The movie was followed by a panel discussion which gave featured experts an opportunity to discuss current environmental problems. Each person had around ten minutes to deliver a short speech and the session was finished with a brief Q&A. The moderator, Rose Aguilar, is not only a writer, but a journalist and radio host. She urged the audience to bring awareness to issues by using the local media. The first of the panel to speak was the executive producer of the film, David Ulansey, who shared that only one-tenth of the species on earth have been catalogued, and with current extinction trends he fears that we will never learn about many of them.
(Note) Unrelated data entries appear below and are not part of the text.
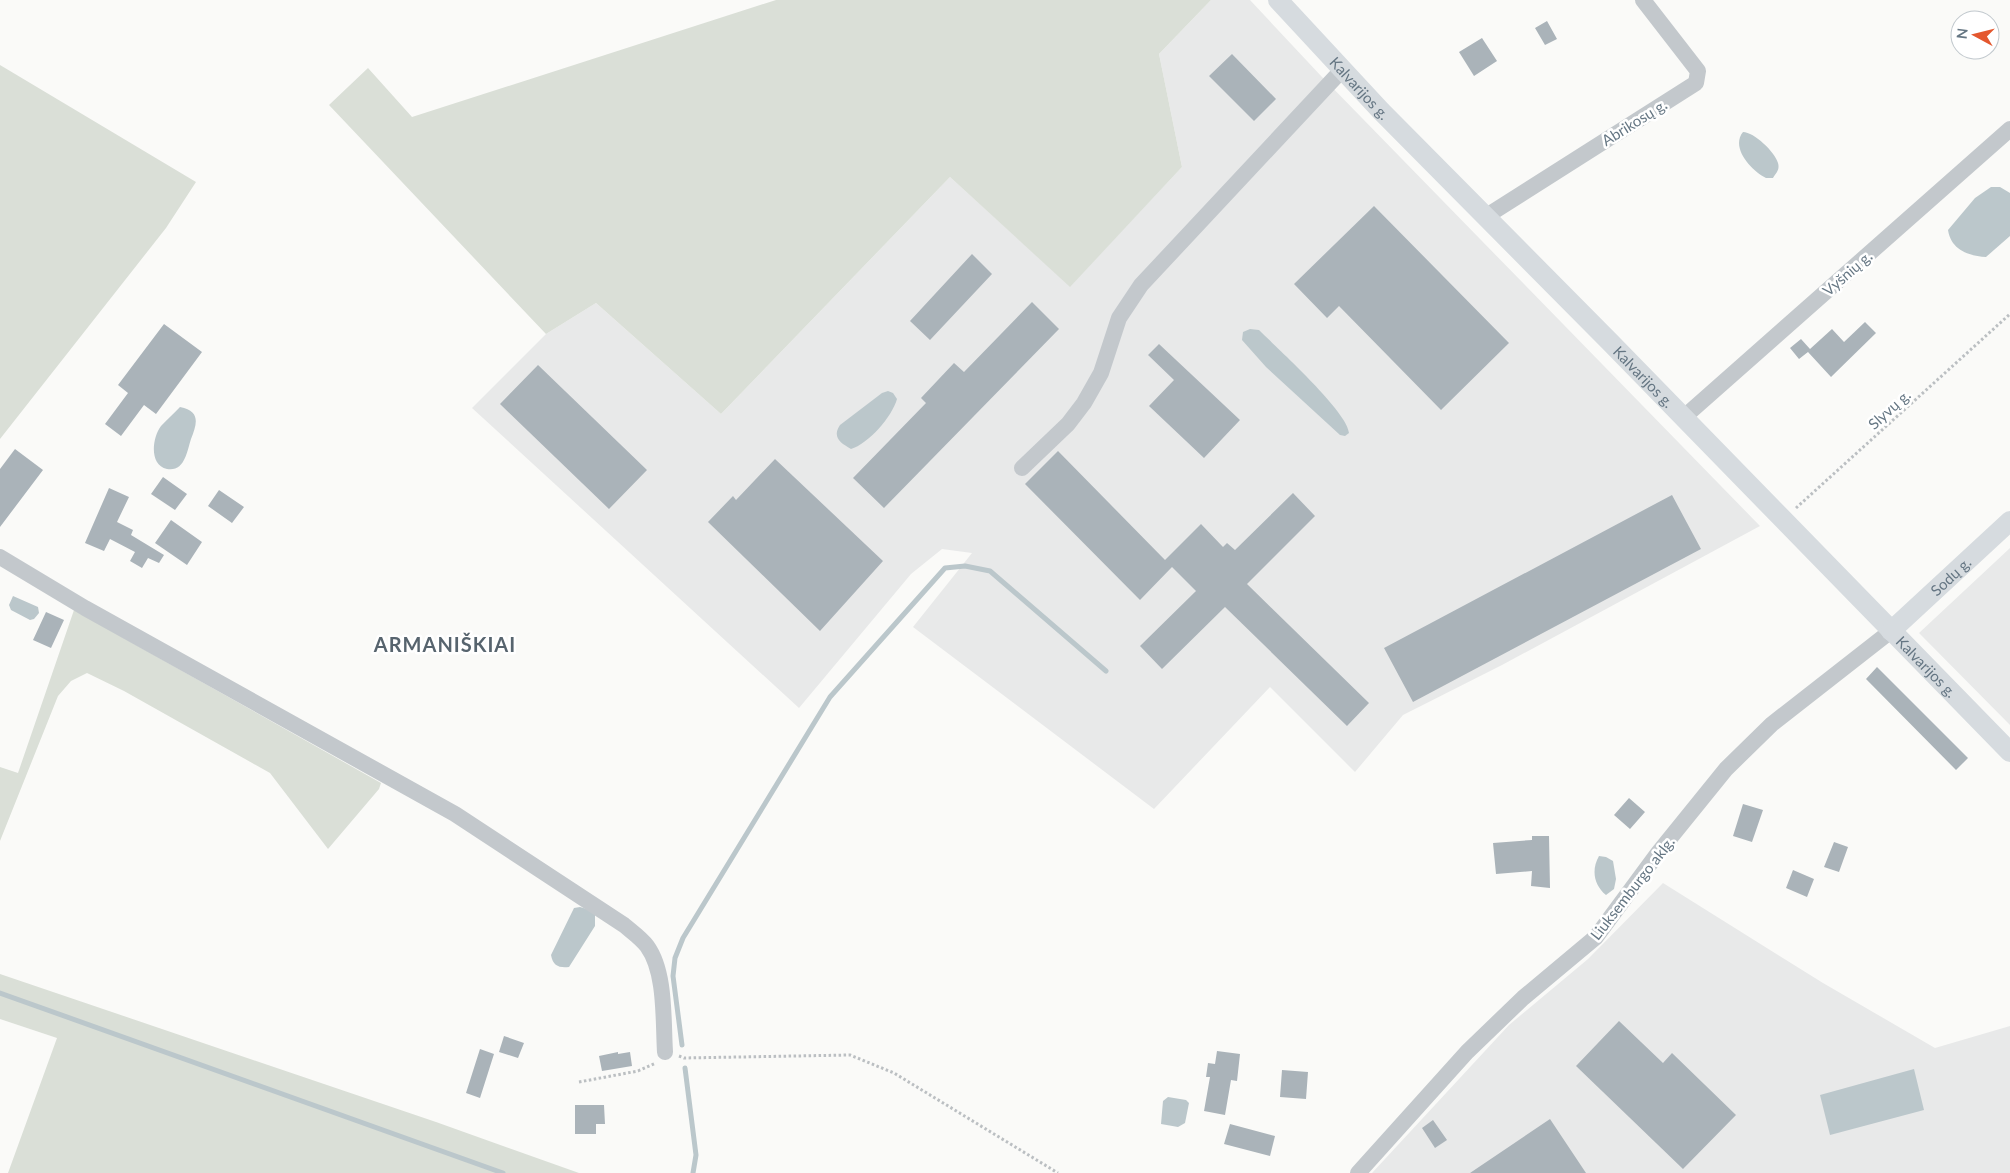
<svg xmlns="http://www.w3.org/2000/svg" width="2010" height="1173" viewBox="0 0 2010 1173" font-family="Lato,sans-serif">
  <rect width="100%" height="100%" fill="#fafaf8"/>
  <path fill="#e8e9e9" d="M 1211,0 L 1250,0 L 1322,77 L 1760,526 L 1502,665 L 1403,715 L 1355,772 L 1270,687 L 1154,809 L 913,627 L 972,553 L 942,549 L 911,574 L 799,708 L 472,408 L 546,334 L 596,303 L 721,414 L 950,177 L 1070,286 L 1182,167 L 1159,54 Z
    M 2010,548 L 2010,725 L 1919,633 Z
    M 1663,883 L 1823,983 L 1935,1048 L 2010,1026 L 2010,1173 L 1372,1173 L 1509,1025 L 1588,959 Z"/>
  <path fill="#dadfd7" d="M 776,0 L 1211,0 L 1159,54 L 1182,167 L 1070,287 L 950,177 L 721,414 L 596,303 L 546,334 L 329,105 L 368,68 L 412,117 Z
    M 0,65 L 196,182 L 166,228 L 0,439 Z
    M 74,610 L 381,783 L 379,789 L 328,849 L 270,773 L 124,691 L 87,673 L 71,681 L 58,696 L 0,841 L 0,767 L 18,773 Z
    M 0,974 L 436,1122 L 579,1173 L 8,1173 L 57,1038 L 0,1019 Z"/>
  <path fill="#bbc7cb" d="M 1743,132 C 1754,132 1775,152 1778,163 C 1780,170 1776,173 1773,178 L 1766,178 C 1752,171 1730,148 1743,132 Z
    M 1991,187 L 2000,187 L 2010,193 L 2010,236 L 1986,257 C 1969,256 1951,250 1948,230 L 1975,198 Z
    M 1250,329 L 1259,330 C 1277,348 1348,412 1349,433 L 1345,436 L 1340,435 L 1266,367 L 1242,340 L 1243,332 Z
    M 888,391 L 893,393 L 897,399 C 892,417 868,444 851,449 C 840,443 832,437 840,425 L 882,393 Z
    M 180,407 C 201,411 197,424 191,439 C 187,451 185,472 167,469 C 149,465 152,438 161,426 C 167,420 174,413 180,407 Z
    M 13,596 L 38,607 L 39,613 L 34,619 L 30,620 L 11,610 L 9,605 Z
    M 1599,856 L 1606,857 L 1613,861 L 1616,879 L 1614,889 L 1606,895 C 1594,885 1591,870 1599,856 Z
    M 580,907 L 590,910 L 595,915 L 595,926 L 569,967 C 559,968 553,966 551,955 L 574,908 Z
    M 1914,1069 L 1924,1110 L 1830,1135 L 1820,1095 Z
    M 1168,1097 L 1186,1100 L 1189,1103 L 1185,1123 L 1178,1127 L 1161,1124 L 1163,1101 Z"/>
  <g fill="none" stroke-linecap="round" stroke-linejoin="round">
    <path stroke="#bbc7cb" stroke-width="5" d="M 0,993 L 503,1173
      M 682,1045 L 673,976 L 675,958 L 683,938 L 830,697 L 945,568 L 965,566 L 990,571 L 1106,671
      M 685,1068 L 696,1155 L 693,1173"/>
  </g>
  <path fill="#aab3b9" d="M 1547,21 L 1557,39 L 1545,45 L 1535,28 Z
    M 1482,38 L 1497,61 L 1474,76 L 1459,52 Z
    M 1232,54 L 1276,99 L 1254,121 L 1209,76 Z
    M 1374,206 L 1509,343 L 1441,410 L 1339,306 L 1327,318 L 1294,284 Z
    M 972,254 L 992,274 L 930,340 L 910,321 Z
    M 1032,302 L 1059,329 L 884,508 L 853,478 L 926,403 L 921,398 L 954,363 L 964,372 Z
    M 1865,322 L 1876,333 L 1831,377 L 1808,352 L 1799,359 L 1790,348 L 1801,339 L 1810,349 L 1832,329 L 1844,342 Z
    M 164,324 L 202,352 L 156,414 L 144,405 L 121,436 L 105,424 L 128,393 L 118,385 Z
    M 1159,344 L 1240,420 L 1204,458 L 1149,406 L 1174,380 L 1148,355 Z
    M 538,365 L 647,470 L 609,509 L 500,404 Z
    M 15,449 L 43,470 L 0,527 L 0,469 Z
    M 1058,451 L 1165,560 L 1201,524 L 1223,547 L 1227,543 L 1235,550 L 1293,493 L 1315,516 L 1247,584 L 1369,703 L 1347,726 L 1225,607 L 1162,669 L 1140,646 L 1196,591 L 1172,567 L 1140,600 L 1025,484 Z
    M 775,459 L 883,561 L 820,631 L 708,522 L 733,496 L 736,500 Z
    M 163,477 L 187,494 L 175,510 L 151,494 Z
    M 109,488 L 129,497 L 117,522 L 133,530 L 131,535 L 164,555 L 159,563 L 148,558 L 142,568 L 130,561 L 135,552 L 110,539 L 104,551 L 85,543 Z
    M 219,490 L 244,507 L 232,523 L 208,506 Z
    M 1672,495 L 1701,549 L 1413,702 L 1384,648 Z
    M 171,520 L 202,542 L 187,565 L 155,543 Z
    M 46,612 L 64,620 L 51,648 L 33,640 Z
    M 1877,667 L 1968,758 L 1956,770 L 1866,679 Z
    M 1629,798 L 1645,812 L 1630,829 L 1614,815 Z
    M 1743,804 L 1763,810 L 1752,842 L 1733,836 Z
    M 1532,836 L 1549,836 L 1550,888 L 1531,886 L 1532,871 L 1496,874 L 1493,843 L 1532,840 Z
    M 1834,842 L 1848,847 L 1839,872 L 1824,867 Z
    M 1793,870 L 1814,879 L 1807,897 L 1786,888 Z
    M 1619,1021 L 1663,1063 L 1672,1053 L 1736,1115 L 1683,1169 L 1576,1066 Z
    M 504,1036 L 524,1043 L 518,1058 L 499,1052 Z
    M 480,1049 L 494,1054 L 480,1098 L 466,1093 Z
    M 1217,1051 L 1240,1054 L 1237,1081 L 1231,1080 L 1225,1115 L 1204,1111 L 1210,1077 L 1206,1077 L 1208,1063 L 1215,1064 Z
    M 618,1052 L 618,1054 L 630,1052 L 632,1066 L 602,1071 L 599,1056 Z
    M 1282,1070 L 1308,1072 L 1306,1099 L 1280,1097 Z
    M 575,1105 L 604,1105 L 605,1124 L 596,1124 L 596,1134 L 575,1134 Z
    M 1550,1119 L 1586,1173 L 1470,1173 Z
    M 1433,1120 L 1447,1140 L 1435,1148 L 1422,1128 Z
    M 1230,1124 L 1275,1136 L 1270,1156 L 1224,1144 Z"/>
  <g fill="none" stroke-linecap="round" stroke-linejoin="round">
    <path stroke="#bbbfc2" stroke-width="3" stroke-dasharray="2.5 2.5" stroke-linecap="butt" d="M 1796,508 L 2010,314
      M 679,1056 L 684,1058 L 850,1055 L 894,1073 L 1058,1173
      M 579,1082 L 638,1071 L 656,1063"/>
    <path stroke="#c3c8cc" stroke-width="16" d="M 1485,217 L 1696,83 L 1698,71 L 1643,0
      M 1683,418 L 2010,129
      M 1022,468 L 1068,424 L 1084,403 L 1101,373 L 1119,318 L 1141,285 L 1342,70
      M 0,557 L 85,608 L 455,814 L 624,925 C 631,931 641,938 647,946 C 666,972 663,1020 665,1052
      M 1358,1173 L 1467,1052 L 1523,998 L 1596,937 L 1658,853 L 1726,769 L 1772,724 L 1891,631"/>
    <g stroke="#d6dbdf" stroke-width="20">
      <path id="s1" d="M 1278,0 L 1381,111 L 1610,342 L 2010,752"/>
      <path id="s2" d="M 1891,631 L 2010,521"/>
    </g>
  </g>
  <g text-anchor="middle" dominant-baseline="central" stroke-width="5" stroke-linejoin="round" paint-order="stroke">
    <g font-size="15" fill="#657683" stroke="#fff">
      <text stroke="none"><textPath href="#s1" startOffset="120">Kalvarijos g.</textPath></text>
      <text transform="translate(1634 122) rotate(-32)">Abrikosų g.</text>
      <text transform="translate(1847 273) rotate(-41)">Vyšnių g.</text>
      <text stroke="none"><textPath href="#s1" startOffset="525">Kalvarijos g.</textPath></text>
      <text transform="translate(1889 409) rotate(-42)">Slyvų g.</text>
      <text stroke="none"><textPath href="#s2" startOffset="81">Sodų g.</textPath></text>
      <text stroke="none"><textPath href="#s1" startOffset="930">Kalvarijos g.</textPath></text>
      <text transform="translate(1632 888) rotate(-52)">Liuksemburgo aklg.</text>
    </g>
    <g font-size="20" font-weight="bold" letter-spacing="1" fill="#57646e" stroke="#fff">
      <text x="445" y="644">ARMANIŠKIAI</text>
    </g>
  </g>
  <g transform="translate(1975 35) rotate(277)"><circle r="24" fill="#ffffff" stroke="#c1c8cd"/>
  <path d="M0-4L9 19L0 12L-9 19Z" fill="#e4572e"/>
  <text y="-8" font-size="14" font-weight="bold" text-anchor="middle" fill="#657683">N</text>
  </g>
</svg>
Lauren Ornelas, the founder of the Food Empowerment Project, disagreed with the film’s portrayal of “over-exploitation” and vehemently urged that any sort of exploitation is wrong.

Speakers: (Left) Call of Life producer David Ulansey and (Right) Founder of the Food Empowerment Project Lauren Ornelas.

Speakers: (Left) Hope Bohanec of In Defense of Animals and (Right) Alex Eaves, owner of STAY VOCAL. All photographs by Diana Li.

She stated that for many vegans, animals are not numbers, but rather individuals. If even one animal dies it is a tragedy. Currently working for In Defense of Animals, Hope Bohanec stressed the importance of diet in making in impact on the environment. According to Bohanec, if everyone went vegetarian for one day, the United States would save 100 billion gallons of water and 1.2 million tons of carbon dioxide would not be omitted. The owner of STAY VOCAL, a re-use apparel brand (because “recycling is failing to re-use”), Alex Eaves rather succinctly summed up the night’s emphasis on taking care of the planet. He quipped, “If there’s no planet, who the heck cares if you’re vegan?”